> **Request**: Write out, word for word, the part of the listing below that opens with the line containing "W.A. Portman" and closes with the line containing "Their stories &", keeping both of those lines and adding no others.

-*-

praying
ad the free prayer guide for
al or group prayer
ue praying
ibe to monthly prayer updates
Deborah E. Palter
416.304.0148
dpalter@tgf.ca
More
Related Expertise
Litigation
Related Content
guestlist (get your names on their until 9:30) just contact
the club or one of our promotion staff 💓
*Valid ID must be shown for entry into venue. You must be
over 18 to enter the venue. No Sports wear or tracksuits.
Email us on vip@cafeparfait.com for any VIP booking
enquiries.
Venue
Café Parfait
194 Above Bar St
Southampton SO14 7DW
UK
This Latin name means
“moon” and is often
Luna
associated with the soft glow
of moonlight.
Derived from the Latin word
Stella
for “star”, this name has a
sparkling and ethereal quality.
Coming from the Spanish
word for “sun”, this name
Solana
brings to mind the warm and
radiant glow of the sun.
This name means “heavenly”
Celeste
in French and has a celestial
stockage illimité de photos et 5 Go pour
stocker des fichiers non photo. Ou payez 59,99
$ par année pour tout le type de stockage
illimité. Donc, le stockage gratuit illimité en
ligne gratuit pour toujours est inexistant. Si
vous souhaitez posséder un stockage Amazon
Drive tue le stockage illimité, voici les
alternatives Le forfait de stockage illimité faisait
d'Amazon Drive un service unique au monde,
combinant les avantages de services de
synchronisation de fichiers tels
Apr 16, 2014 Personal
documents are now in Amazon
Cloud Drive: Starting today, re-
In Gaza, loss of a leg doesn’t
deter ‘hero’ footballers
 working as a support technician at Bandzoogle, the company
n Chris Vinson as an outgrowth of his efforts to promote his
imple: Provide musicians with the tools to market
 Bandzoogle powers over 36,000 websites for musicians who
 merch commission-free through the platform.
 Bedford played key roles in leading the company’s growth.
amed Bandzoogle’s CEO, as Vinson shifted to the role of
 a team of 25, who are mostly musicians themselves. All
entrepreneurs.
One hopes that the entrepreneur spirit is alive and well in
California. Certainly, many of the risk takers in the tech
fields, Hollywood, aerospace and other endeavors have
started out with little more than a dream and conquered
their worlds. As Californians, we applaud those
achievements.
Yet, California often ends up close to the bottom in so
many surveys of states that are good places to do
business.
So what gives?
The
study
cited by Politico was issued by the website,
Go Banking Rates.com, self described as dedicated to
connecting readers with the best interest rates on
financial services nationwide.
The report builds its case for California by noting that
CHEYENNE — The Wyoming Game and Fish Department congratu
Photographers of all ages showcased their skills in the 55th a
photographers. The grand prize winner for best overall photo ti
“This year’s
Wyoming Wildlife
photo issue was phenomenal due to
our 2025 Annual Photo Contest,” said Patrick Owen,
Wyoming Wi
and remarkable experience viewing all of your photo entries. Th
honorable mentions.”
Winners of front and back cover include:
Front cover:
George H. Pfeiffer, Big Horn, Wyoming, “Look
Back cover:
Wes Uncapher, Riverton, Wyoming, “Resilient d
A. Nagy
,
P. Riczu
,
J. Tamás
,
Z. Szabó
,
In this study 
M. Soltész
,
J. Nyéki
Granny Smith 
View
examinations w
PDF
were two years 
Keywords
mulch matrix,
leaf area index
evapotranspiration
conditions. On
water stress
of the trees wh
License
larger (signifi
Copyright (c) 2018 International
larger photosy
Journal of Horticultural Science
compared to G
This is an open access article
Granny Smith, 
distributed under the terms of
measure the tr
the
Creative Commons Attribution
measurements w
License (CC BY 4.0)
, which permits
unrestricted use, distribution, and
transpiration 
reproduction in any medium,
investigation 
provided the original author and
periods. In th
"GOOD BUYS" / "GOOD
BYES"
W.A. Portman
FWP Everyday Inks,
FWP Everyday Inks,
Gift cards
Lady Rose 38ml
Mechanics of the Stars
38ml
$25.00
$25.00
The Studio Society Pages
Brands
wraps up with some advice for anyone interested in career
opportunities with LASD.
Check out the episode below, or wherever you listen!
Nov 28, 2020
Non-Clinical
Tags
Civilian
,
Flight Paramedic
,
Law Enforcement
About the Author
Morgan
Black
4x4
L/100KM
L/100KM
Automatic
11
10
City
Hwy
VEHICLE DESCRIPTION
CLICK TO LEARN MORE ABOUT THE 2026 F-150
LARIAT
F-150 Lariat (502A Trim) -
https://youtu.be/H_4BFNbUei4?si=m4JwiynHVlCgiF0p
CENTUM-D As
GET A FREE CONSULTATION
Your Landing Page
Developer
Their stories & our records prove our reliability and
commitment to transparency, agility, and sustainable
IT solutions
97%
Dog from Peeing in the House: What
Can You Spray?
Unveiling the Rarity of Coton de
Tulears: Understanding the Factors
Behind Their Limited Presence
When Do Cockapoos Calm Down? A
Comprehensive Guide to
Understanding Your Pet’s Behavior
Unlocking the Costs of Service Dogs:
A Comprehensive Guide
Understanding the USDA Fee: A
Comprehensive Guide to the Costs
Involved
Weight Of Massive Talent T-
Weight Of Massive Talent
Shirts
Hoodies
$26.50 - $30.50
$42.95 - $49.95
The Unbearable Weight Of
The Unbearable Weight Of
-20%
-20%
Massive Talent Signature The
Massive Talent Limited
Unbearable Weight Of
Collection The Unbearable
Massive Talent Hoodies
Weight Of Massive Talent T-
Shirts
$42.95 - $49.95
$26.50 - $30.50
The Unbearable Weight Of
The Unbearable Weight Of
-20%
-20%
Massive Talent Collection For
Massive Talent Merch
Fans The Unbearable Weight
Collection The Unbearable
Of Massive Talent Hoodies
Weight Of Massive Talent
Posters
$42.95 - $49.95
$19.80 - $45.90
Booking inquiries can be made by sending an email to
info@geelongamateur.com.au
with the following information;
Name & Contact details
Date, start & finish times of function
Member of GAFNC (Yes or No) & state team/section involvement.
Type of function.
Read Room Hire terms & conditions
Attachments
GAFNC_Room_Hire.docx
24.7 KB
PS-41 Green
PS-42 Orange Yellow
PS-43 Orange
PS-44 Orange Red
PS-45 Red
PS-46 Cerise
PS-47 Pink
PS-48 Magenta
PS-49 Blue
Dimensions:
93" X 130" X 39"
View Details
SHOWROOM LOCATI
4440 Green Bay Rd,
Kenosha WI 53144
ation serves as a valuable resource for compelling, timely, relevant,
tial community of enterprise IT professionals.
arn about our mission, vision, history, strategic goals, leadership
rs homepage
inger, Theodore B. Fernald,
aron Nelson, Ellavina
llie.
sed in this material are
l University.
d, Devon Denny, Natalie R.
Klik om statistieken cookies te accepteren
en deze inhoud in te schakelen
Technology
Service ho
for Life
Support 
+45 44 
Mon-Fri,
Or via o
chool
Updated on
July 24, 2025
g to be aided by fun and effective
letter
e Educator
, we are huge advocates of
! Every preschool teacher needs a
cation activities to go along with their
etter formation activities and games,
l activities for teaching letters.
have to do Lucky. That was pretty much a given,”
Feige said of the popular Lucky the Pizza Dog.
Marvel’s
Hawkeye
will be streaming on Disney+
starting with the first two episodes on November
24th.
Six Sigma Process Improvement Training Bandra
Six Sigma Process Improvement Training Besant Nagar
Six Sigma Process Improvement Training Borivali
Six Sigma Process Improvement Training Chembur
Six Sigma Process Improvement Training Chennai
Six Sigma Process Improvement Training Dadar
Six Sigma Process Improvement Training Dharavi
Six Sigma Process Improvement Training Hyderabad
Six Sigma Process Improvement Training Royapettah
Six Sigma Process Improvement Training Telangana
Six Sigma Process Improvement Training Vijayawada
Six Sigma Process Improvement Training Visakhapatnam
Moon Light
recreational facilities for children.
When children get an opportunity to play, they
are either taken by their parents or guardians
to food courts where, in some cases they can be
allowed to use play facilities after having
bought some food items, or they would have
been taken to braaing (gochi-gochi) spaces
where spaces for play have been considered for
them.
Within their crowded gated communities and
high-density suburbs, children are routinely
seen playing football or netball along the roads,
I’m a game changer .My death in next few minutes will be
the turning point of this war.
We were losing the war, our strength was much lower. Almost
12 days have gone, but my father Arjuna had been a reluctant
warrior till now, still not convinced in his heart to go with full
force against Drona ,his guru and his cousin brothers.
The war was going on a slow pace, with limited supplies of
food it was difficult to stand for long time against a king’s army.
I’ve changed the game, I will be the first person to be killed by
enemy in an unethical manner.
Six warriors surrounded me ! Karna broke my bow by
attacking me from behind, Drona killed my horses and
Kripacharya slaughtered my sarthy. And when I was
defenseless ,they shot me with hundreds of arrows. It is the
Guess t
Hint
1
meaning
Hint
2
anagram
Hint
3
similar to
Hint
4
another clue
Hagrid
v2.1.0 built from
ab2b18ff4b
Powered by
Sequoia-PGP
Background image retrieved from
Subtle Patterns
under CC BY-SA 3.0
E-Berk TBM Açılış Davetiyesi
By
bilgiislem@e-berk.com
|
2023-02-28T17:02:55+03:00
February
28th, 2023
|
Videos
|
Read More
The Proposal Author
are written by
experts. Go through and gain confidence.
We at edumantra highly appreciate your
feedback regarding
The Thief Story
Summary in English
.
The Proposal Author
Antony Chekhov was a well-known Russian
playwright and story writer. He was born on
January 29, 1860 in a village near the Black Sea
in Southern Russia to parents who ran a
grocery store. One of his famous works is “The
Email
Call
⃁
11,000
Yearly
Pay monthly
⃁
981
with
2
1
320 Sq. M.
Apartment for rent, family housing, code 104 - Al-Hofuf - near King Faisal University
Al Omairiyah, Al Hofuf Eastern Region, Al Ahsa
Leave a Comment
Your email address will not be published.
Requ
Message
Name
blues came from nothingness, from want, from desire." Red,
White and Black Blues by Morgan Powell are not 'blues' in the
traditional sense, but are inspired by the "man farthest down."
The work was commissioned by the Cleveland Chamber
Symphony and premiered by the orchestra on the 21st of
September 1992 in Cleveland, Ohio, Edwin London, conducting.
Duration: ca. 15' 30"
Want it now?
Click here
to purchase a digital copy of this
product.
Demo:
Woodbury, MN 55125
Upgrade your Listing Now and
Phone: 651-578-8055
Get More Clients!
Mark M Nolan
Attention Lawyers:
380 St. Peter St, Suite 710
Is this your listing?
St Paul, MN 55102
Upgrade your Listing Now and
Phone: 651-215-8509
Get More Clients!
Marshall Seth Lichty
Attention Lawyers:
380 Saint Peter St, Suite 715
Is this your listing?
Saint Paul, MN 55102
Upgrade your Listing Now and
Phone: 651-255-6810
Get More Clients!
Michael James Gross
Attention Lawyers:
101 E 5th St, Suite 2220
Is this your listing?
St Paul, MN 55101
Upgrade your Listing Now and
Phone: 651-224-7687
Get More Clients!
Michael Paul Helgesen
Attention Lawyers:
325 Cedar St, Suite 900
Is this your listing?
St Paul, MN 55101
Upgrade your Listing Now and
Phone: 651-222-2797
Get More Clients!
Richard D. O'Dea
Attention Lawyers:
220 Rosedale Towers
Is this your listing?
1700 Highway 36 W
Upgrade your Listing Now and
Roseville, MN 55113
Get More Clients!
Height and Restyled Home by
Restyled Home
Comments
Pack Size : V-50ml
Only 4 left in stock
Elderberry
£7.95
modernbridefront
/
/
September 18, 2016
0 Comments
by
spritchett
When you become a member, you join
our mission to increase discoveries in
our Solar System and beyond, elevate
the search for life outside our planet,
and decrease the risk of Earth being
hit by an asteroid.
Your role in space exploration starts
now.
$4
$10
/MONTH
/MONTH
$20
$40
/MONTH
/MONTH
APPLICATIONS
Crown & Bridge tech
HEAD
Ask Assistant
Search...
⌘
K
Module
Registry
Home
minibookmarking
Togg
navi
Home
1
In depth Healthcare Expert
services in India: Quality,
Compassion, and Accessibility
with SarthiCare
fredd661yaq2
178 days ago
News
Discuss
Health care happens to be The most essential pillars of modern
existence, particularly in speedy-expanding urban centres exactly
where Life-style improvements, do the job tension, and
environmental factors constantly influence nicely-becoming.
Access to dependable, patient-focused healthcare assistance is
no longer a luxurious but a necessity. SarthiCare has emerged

-*-

> **The completed task**:
W.A. Portman
FWP Everyday Inks,
FWP Everyday Inks,
Gift cards
Lady Rose 38ml
Mechanics of the Stars
38ml
$25.00
$25.00
The Studio Society Pages
Brands
wraps up with some advice for anyone interested in career
opportunities with LASD.
Check out the episode below, or wherever you listen!
Nov 28, 2020
Non-Clinical
Tags
Civilian
,
Flight Paramedic
,
Law Enforcement
About the Author
Morgan
Black
4x4
L/100KM
L/100KM
Automatic
11
10
City
Hwy
VEHICLE DESCRIPTION
CLICK TO LEARN MORE ABOUT THE 2026 F-150
LARIAT
F-150 Lariat (502A Trim) -
https://youtu.be/H_4BFNbUei4?si=m4JwiynHVlCgiF0p
CENTUM-D As
GET A FREE CONSULTATION
Your Landing Page
Developer
Their stories & our records prove our reliability and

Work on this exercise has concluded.